Extracted page text listing:
::::

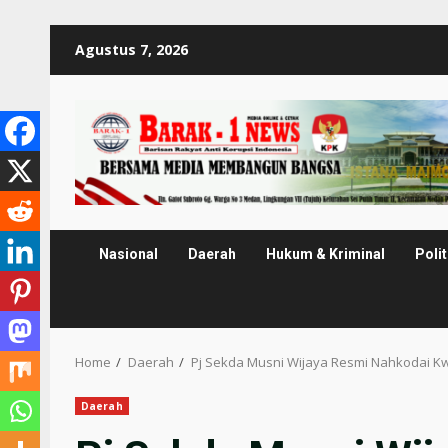
Skip
Agustus 7, 2026
to
content
Nasional
Daerah
Hukum & Kriminal
Polit
Home
Daerah
Pj Sekda Musni Wijaya Resmi Nahkodai 
Daerah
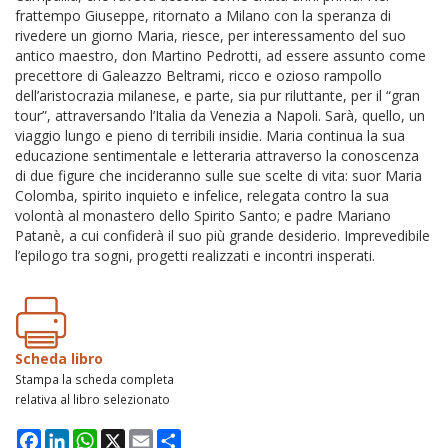
frattempo Giuseppe, ritornato a Milano con la speranza di
rivedere un giorno Maria, riesce, per interessamento del suo
antico maestro, don Martino Pedrotti, ad essere assunto come
precettore di Galeazzo Beltrami, ricco e ozioso rampollo
dell’aristocrazia milanese, e parte, sia pur riluttante, per il “gran
tour”, attraversando l’Italia da Venezia a Napoli. Sarà, quello, un
viaggio lungo e pieno di terribili insidie. Maria continua la sua
educazione sentimentale e letteraria attraverso la conoscenza
di due figure che incideranno sulle sue scelte di vita: suor Maria
Colomba, spirito inquieto e infelice, relegata contro la sua
volontà al monastero dello Spirito Santo; e padre Mariano
Patanè, a cui confiderà il suo più grande desiderio. Imprevedibile
l’epilogo tra sogni, progetti realizzati e incontri insperati.
Scheda libro
Stampa la scheda completa
relativa al libro selezionato
Facebook
LinkedIn
WhatsApp
X
Email
Condividi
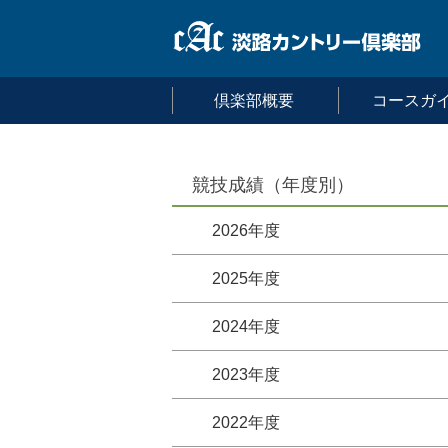
倶楽部概要
コースガ
競技成績（年度別）
2026年度
2025年度
2024年度
2023年度
2022年度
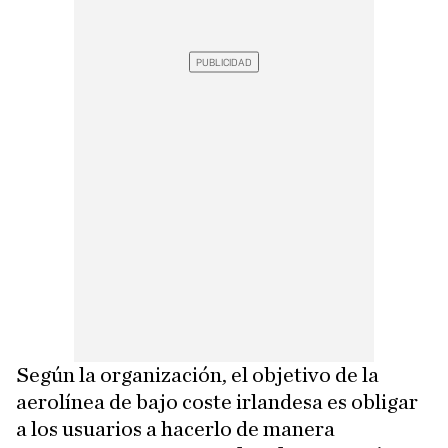
Según la organización, el objetivo de la
aerolínea de bajo coste irlandesa es obligar
a los usuarios a hacerlo de manera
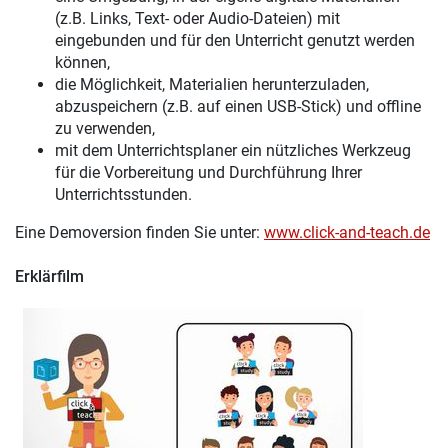
(z.B. Links, Text- oder Audio-Dateien) mit
eingebunden und für den Unterricht genutzt werden
können,
die Möglichkeit, Materialien herunterzuladen,
abzuspeichern (z.B. auf einen USB-Stick) und offline
zu verwenden,
mit dem Unterrichtsplaner ein nützliches Werkzeug
für die Vorbereitung und Durchführung Ihrer
Unterrichtsstunden.
Eine Demoversion finden Sie unter:
www.click-and-teach.de
Erklärfilm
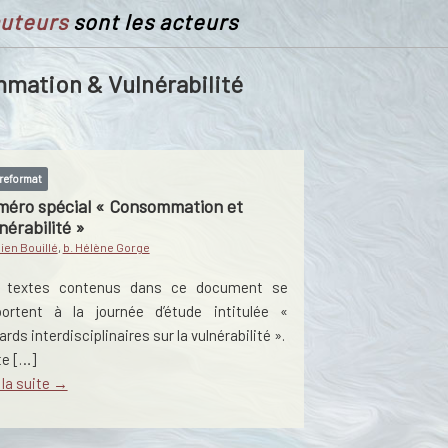
uteurs
sont les acteurs
mation & Vulnérabilité
reformat
nérabilité »
lien Bouillé
,
b. Hélène Gorge
 textes contenus dans ce document se
portent à la journée d’étude intitulée «
rds interdisciplinaires sur la vulnérabilité ».
te […]
 la suite →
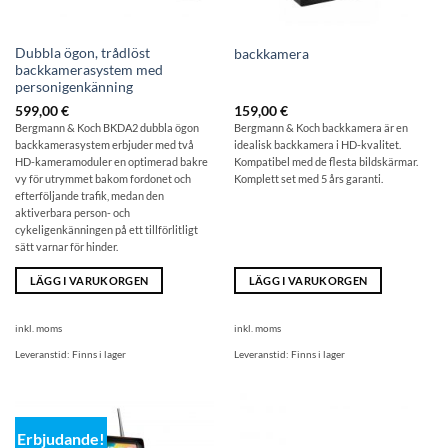
Dubbla ögon, trådlöst
backkamera
backkamerasystem med
personigenkänning
599,00
€
159,00
€
Bergmann & Koch BKDA2 dubbla ögon
Bergmann & Koch backkamera är en
backkamerasystem erbjuder med två
idealisk backkamera i HD-kvalitet.
HD-kameramoduler en optimerad bakre
Kompatibel med de flesta bildskärmar.
vy för utrymmet bakom fordonet och
Komplett set med 5 års garanti.
efterföljande trafik, medan den
aktiverbara person- och
cykeligenkänningen på ett tillförlitligt
sätt varnar för hinder.
LÄGG I VARUKORGEN
LÄGG I VARUKORGEN
inkl. moms
inkl. moms
Leveranstid:
Finns i lager
Leveranstid:
Finns i lager
Erbjudande!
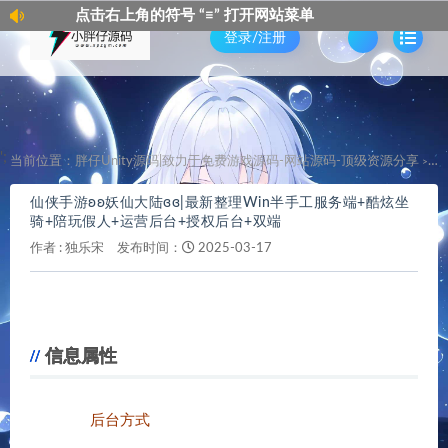
上角的符号 “≡” 打开网站菜单
点击右
登录/注册
';
当前位置：
胖仔Unity源码|致力于免费游戏源码-网站源码-顶级资源分享
仙
>
仙侠手游ʚʚ妖仙大陆ɞɞ|最新整理Win半手工服务端+酷炫坐
骑+陪玩假人+运营后台+授权后台+双端
作者 :
独乐宋
发布时间：
2025-03-17
信息属性
后台方式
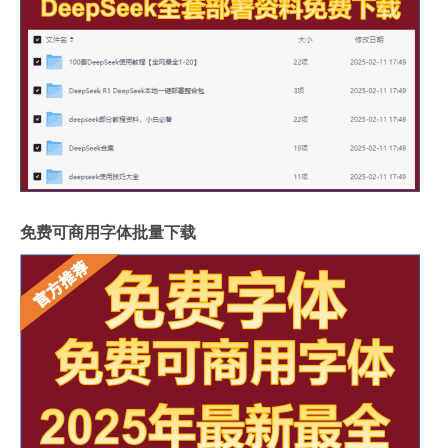
免费可商用字体批量下载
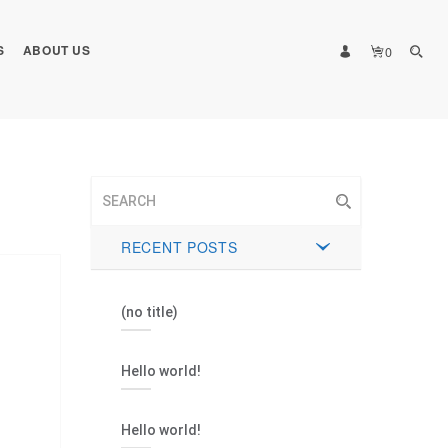
S
ABOUT US
0
RECENT POSTS
(no title)
Hello world!
Hello world!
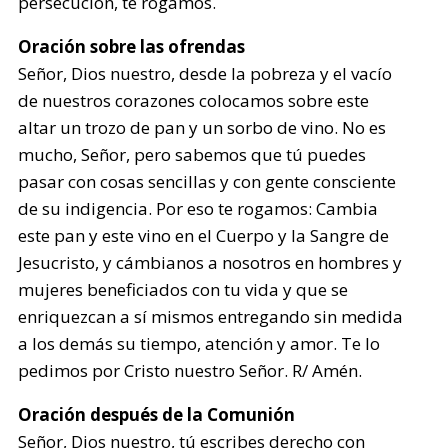
persecución, te rogamos.
Oración sobre las ofrendas
Señor, Dios nuestro, desde la pobreza y el vacío
de nuestros corazones colocamos sobre este
altar un trozo de pan y un sorbo de vino. No es
mucho, Señor, pero sabemos que tú puedes
pasar con cosas sencillas y con gente consciente
de su indigencia. Por eso te rogamos: Cambia
este pan y este vino en el Cuerpo y la Sangre de
Jesucristo, y cámbianos a nosotros en hombres y
mujeres beneficiados con tu vida y que se
enriquezcan a sí mismos entregando sin medida
a los demás su tiempo, atención y amor. Te lo
pedimos por Cristo nuestro Señor. R/ Amén.
Oración después de la Comunión
Señor, Dios nuestro, tú escribes derecho con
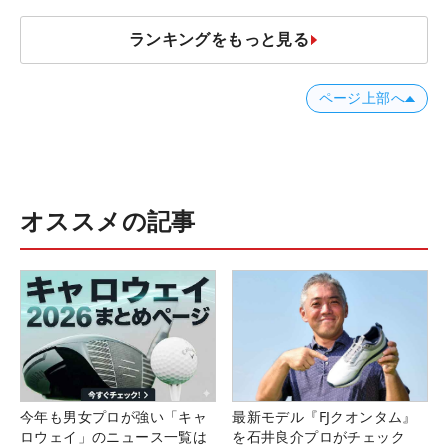
ランキングをもっと見る
ページ上部へ
オススメの記事
今年も男女プロが強い「キャ
最新モデル『FJクオンタム』
ロウェイ」のニュース一覧は
を石井良介プロがチェック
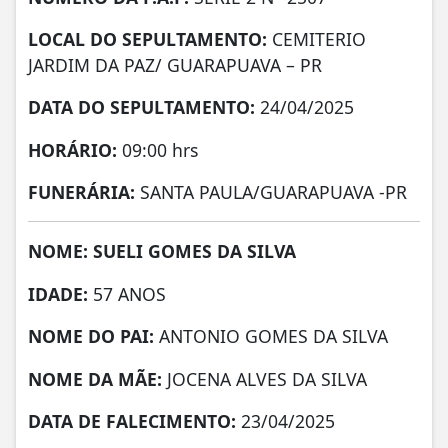
LOCAL DO SEPULTAMENTO:
CEMITERIO
JARDIM DA PAZ/ GUARAPUAVA – PR
DATA DO SEPULTAMENTO:
24/04/2025
HORÁRIO:
09:00 hrs
FUNERÁRIA:
SANTA PAULA/GUARAPUAVA -PR
NOME: SUELI GOMES DA SILVA
IDADE:
57 ANOS
NOME DO PAI:
ANTONIO GOMES DA SILVA
NOME DA MÃE:
JOCENA ALVES DA SILVA
DATA DE FALECIMENTO:
23/04/2025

::::

» Exercise aim
Write out every line of text in the listing above word for word, in its original order, leaving out the picture markers.

» Solution for this exercise
Skip
Agustus 7, 2026
to
content
Nasional
Daerah
Hukum & Kriminal
Polit
Home
Daerah
Pj Sekda Musni Wijaya Resmi Nahkodai 
Daerah
frattempo Giuseppe, ritornato a Milano con la speranza di
rivedere un giorno Maria, riesce, per interessamento del suo
antico maestro, don Martino Pedrotti, ad essere assunto come
precettore di Galeazzo Beltrami, ricco e ozioso rampollo
dell’aristocrazia milanese, e parte, sia pur riluttante, per il “gran
tour”, attraversando l’Italia da Venezia a Napoli. Sarà, quello, un
viaggio lungo e pieno di terribili insidie. Maria continua la sua
educazione sentimentale e letteraria attraverso la conoscenza
di due figure che incideranno sulle sue scelte di vita: suor Maria
Colomba, spirito inquieto e infelice, relegata contro la sua
volontà al monastero dello Spirito Santo; e padre Mariano
Patanè, a cui confiderà il suo più grande desiderio. Imprevedibile
l’epilogo tra sogni, progetti realizzati e incontri insperati.
Scheda libro
Stampa la scheda completa
relativa al libro selezionato
Facebook
LinkedIn
WhatsApp
X
Email
Condividi
倶楽部概要
コースガ
競技成績（年度別）
2026年度
2025年度
2024年度
2023年度
2022年度
Según la organización, el objetivo de la
aerolínea de bajo coste irlandesa es obligar
a los usuarios a hacerlo de manera
(z.B. Links, Text- oder Audio-Dateien) mit
eingebunden und für den Unterricht genutzt werden
können,
die Möglichkeit, Materialien herunterzuladen,
abzuspeichern (z.B. auf einen USB-Stick) und offline
zu verwenden,
mit dem Unterrichtsplaner ein nützliches Werkzeug
für die Vorbereitung und Durchführung Ihrer
Unterrichtsstunden.
Eine Demoversion finden Sie unter:
www.click-and-teach.de
Erklärfilm
uteurs
sont les acteurs
mation & Vulnérabilité
reformat
nérabilité »
lien Bouillé
,
b. Hélène Gorge
 textes contenus dans ce document se
portent à la journée d’étude intitulée «
rds interdisciplinaires sur la vulnérabilité ».
te […]
 la suite →
Dubbla ögon, trådlöst
backkamera
backkamerasystem med
personigenkänning
599,00
€
159,00
€
Bergmann & Koch BKDA2 dubbla ögon
Bergmann & Koch backkamera är en
backkamerasystem erbjuder med två
idealisk backkamera i HD-kvalitet.
HD-kameramoduler en optimerad bakre
Kompatibel med de flesta bildskärmar.
vy för utrymmet bakom fordonet och
Komplett set med 5 års garanti.
efterföljande trafik, medan den
aktiverbara person- och
cykeligenkänningen på ett tillförlitligt
sätt varnar för hinder.
LÄGG I VARUKORGEN
LÄGG I VARUKORGEN
inkl. moms
inkl. moms
Leveranstid:
Finns i lager
Leveranstid:
Finns i lager
Erbjudande!
上角的符号 “≡” 打开网站菜单
点击右
登录/注册
';
当前位置：
胖仔Unity源码|致力于免费游戏源码-网站源码-顶级资源分享
仙
>
仙侠手游ʚʚ妖仙大陆ɞɞ|最新整理Win半手工服务端+酷炫坐
骑+陪玩假人+运营后台+授权后台+双端
作者 :
独乐宋
发布时间：
2025-03-17
信息属性
后台方式
免费可商用字体批量下载
S
ABOUT US
0
RECENT POSTS
(no title)
Hello world!
Hello world!
persecución, te rogamos.
Oración sobre las ofrendas
Señor, Dios nuestro, desde la pobreza y el vacío
de nuestros corazones colocamos sobre este
altar un trozo de pan y un sorbo de vino. No es
mucho, Señor, pero sabemos que tú puedes
pasar con cosas sencillas y con gente consciente
de su indigencia. Por eso te rogamos: Cambia
este pan y este vino en el Cuerpo y la Sangre de
Jesucristo, y cámbianos a nosotros en hombres y
mujeres beneficiados con tu vida y que se
enriquezcan a sí mismos entregando sin medida
a los demás su tiempo, atención y amor. Te lo
pedimos por Cristo nuestro Señor. R/ Amén.
Oración después de la Comunión
Señor, Dios nuestro, tú escribes derecho con
ランキングをもっと見る
ページ上部へ
オススメの記事
今年も男女プロが強い「キャ
最新モデル『FJクオンタム』
ロウェイ」のニュース一覧は
を石井良介プロがチェック
LOCAL DO SEPULTAMENTO:
CEMITERIO
JARDIM DA PAZ/ GUARAPUAVA – PR
DATA DO SEPULTAMENTO:
24/04/2025
HORÁRIO:
09:00 hrs
FUNERÁRIA:
SANTA PAULA/GUARAPUAVA -PR
NOME: SUELI GOMES DA SILVA
IDADE:
57 ANOS
NOME DO PAI:
ANTONIO GOMES DA SILVA
NOME DA MÃE:
JOCENA ALVES DA SILVA
DATA DE FALECIMENTO:
23/04/2025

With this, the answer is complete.